O motivo dos atentados iranianos
Segundo a investigação de Nisman, o atentado teve origem no Gabinete de Inteligência e Segurança do Irã, que era chefiado pessoalmente pelo ex-presidente iraniano Ali Akbar Rafsanjani, além de ser composto por membros da Guarda Revolucionária do Irã, que são um conjunto de milícias controladas pelo regime, e as Forças Quds, também criada após a Revolução Islâmica de 1979 para atuar clandestinamente em operações no exterior.
A decisão do atentado, segundo o relatório elaborado por Nisman, ainda teria passado pela aprovação do líder supremo do Irã, o aiatolá Ali Khamenei, em 14 de agosto de 1993. Menos de um ano depois, em 18 de julho de 1994, isso se tornou realidade com a explosão da van em frente a um prédio onde ficava a sede da Associação Mutual Israelita Argentina, a AMIA.
O relatório considerou um fato estabelecido que o principal ator da realização do atentado à bomba na AMIA e na embaixada israelense “foi o cancelamento unilateral dos contratos de transferência de tecnologia nuclear da Argentina com o Irã”, bem como por ser o país com mais proximidade dos EUA e de Israel na América Latina. Embora tivesse um acordo com a Agência Internacional de Energia Atômica (AIEA), o regime iraniano tinha planos não pacíficos de desenvolver armas nucleares para “extirpar o tumor do corpo do mundo islâmico”, como disse em um sermão o então presidente iraniano Rafsanjani. “A estratégia imperialista será interrompida porque o uso de apenas uma bomba atômica dentro de Israel irá eliminá-lo da face da terra”, acrescentou o ex-presidente.

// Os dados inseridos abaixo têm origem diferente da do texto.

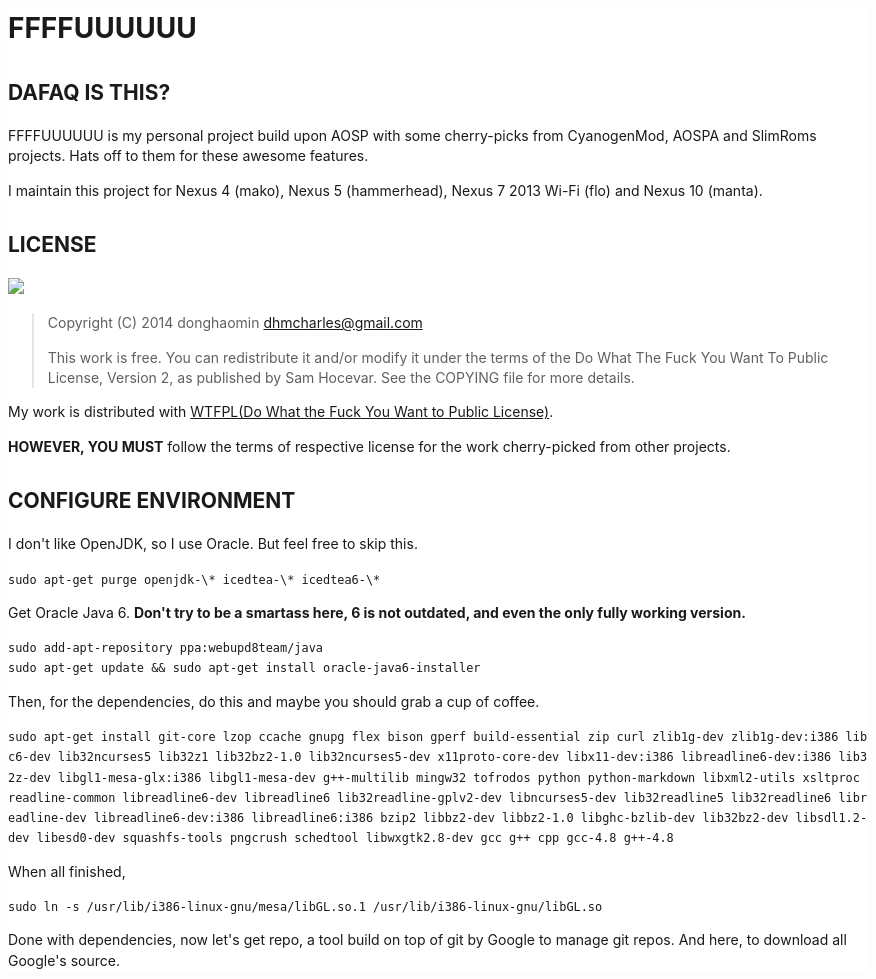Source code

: FFFFUUUUUU
==========

DAFAQ IS THIS?
--------------

FFFFUUUUUU is my personal project build upon AOSP with some cherry-picks from CyanogenMod, AOSPA and SlimRoms projects.
Hats off to them for these awesome features.

I maintain this project for Nexus 4 (mako), Nexus 5 (hammerhead), Nexus 7 2013 Wi-Fi (flo) and Nexus 10 (manta).

LICENSE
-------

<img src="https://raw.github.com/donghaomin/platform_manifest/biantai-4.4.2_r2/WTFPL.png">

> Copyright (C) 2014 donghaomin <dhmcharles@gmail.com>
> 
> This work is free. You can redistribute it and/or modify it under the
> terms of the Do What The Fuck You Want To Public License, Version 2,
> as published by Sam Hocevar. See the COPYING file for more details.

My work is distributed with [WTFPL(Do What the Fuck You Want to Public License)](https://raw.github.com/donghaomin/platform_manifest/biantai-4.4.2_r2/COPYING.WTFPL).

__HOWEVER, YOU MUST__ follow the terms of respective license for the work cherry-picked from other projects.

CONFIGURE ENVIRONMENT
---------------------

I don't like OpenJDK, so I use Oracle. But feel free to skip this.

    sudo apt-get purge openjdk-\* icedtea-\* icedtea6-\*

Get Oracle Java 6. __Don't try to be a smartass here, 6 is not outdated, and even the only fully working version.__

    sudo add-apt-repository ppa:webupd8team/java
    sudo apt-get update && sudo apt-get install oracle-java6-installer

Then, for the dependencies, do this and maybe you should grab a cup of coffee.

    sudo apt-get install git-core lzop ccache gnupg flex bison gperf build-essential zip curl zlib1g-dev zlib1g-dev:i386 libc6-dev lib32ncurses5 lib32z1 lib32bz2-1.0 lib32ncurses5-dev x11proto-core-dev libx11-dev:i386 libreadline6-dev:i386 lib32z-dev libgl1-mesa-glx:i386 libgl1-mesa-dev g++-multilib mingw32 tofrodos python python-markdown libxml2-utils xsltproc readline-common libreadline6-dev libreadline6 lib32readline-gplv2-dev libncurses5-dev lib32readline5 lib32readline6 libreadline-dev libreadline6-dev:i386 libreadline6:i386 bzip2 libbz2-dev libbz2-1.0 libghc-bzlib-dev lib32bz2-dev libsdl1.2-dev libesd0-dev squashfs-tools pngcrush schedtool libwxgtk2.8-dev gcc g++ cpp gcc-4.8 g++-4.8

When all finished,

    sudo ln -s /usr/lib/i386-linux-gnu/mesa/libGL.so.1 /usr/lib/i386-linux-gnu/libGL.so

Done with dependencies, now let's get repo, a tool build on top of git by Google to manage git repos. And here, to download all Google's source.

Nisman ainda ressaltou a intenção do Irã de espalhar a revolução islâmica através do uso explícito do terrorismo. Uma seção do relatório chamada “Métodos utilizados pelo governo do Irã para exportar a Revolução Islâmica” detalhava o modus operandi do terror iraniano. “Há uma dicotomia clara entre as atividades de política externa do Irã, que conduziu abertamente através dos canais diplomáticos normais, e aquelas que conduziu disfarçadamente através de ações ilegais, como o ataque à AMIA”, disse Nisman.
A estratégia do Irã de difundir a revolução islâmica também visava a América Latina. Em maio de 2013, Nisman divulgou um outro relatório de mais de 500 páginas dedicado aos esforços do Irã na América Latina, afirmando que o Estado terrorista desenvolveu “estações clandestinas locais de inteligência destinadas a patrocinar, fomentar e executar atentados terroristas” na Argentina.
No relatório, Nisman ainda detalha as ramificações do Hezbollah, o grupo terrorista libanês financiado pelo Irã, no Brasil, que foi usado como rota estratégica para organizar o ataque. Um membro do Hezbollah residente na Argentina, sob o disfarce de agente cultural, estabeleceu conexões no Paraguai, Chile e Brasil, facilitando os preparativos para o atentado.
Um outro relatório investigativo de 2003 também já tinha revelado que falsos estudantes iranianos viajaram até a Venezuela para adquirir os explosivos, que foram transportados por via marítima até o Brasil, atravessaram parte do território brasileiro de carro em direção ao Paraguai e finalmente chegaram a Buenos Aires. A Justiça argentina havia solicitado a extradição de sete indivíduos ao Irã, porém sem sucesso, pois o país negou envolvimento no caso.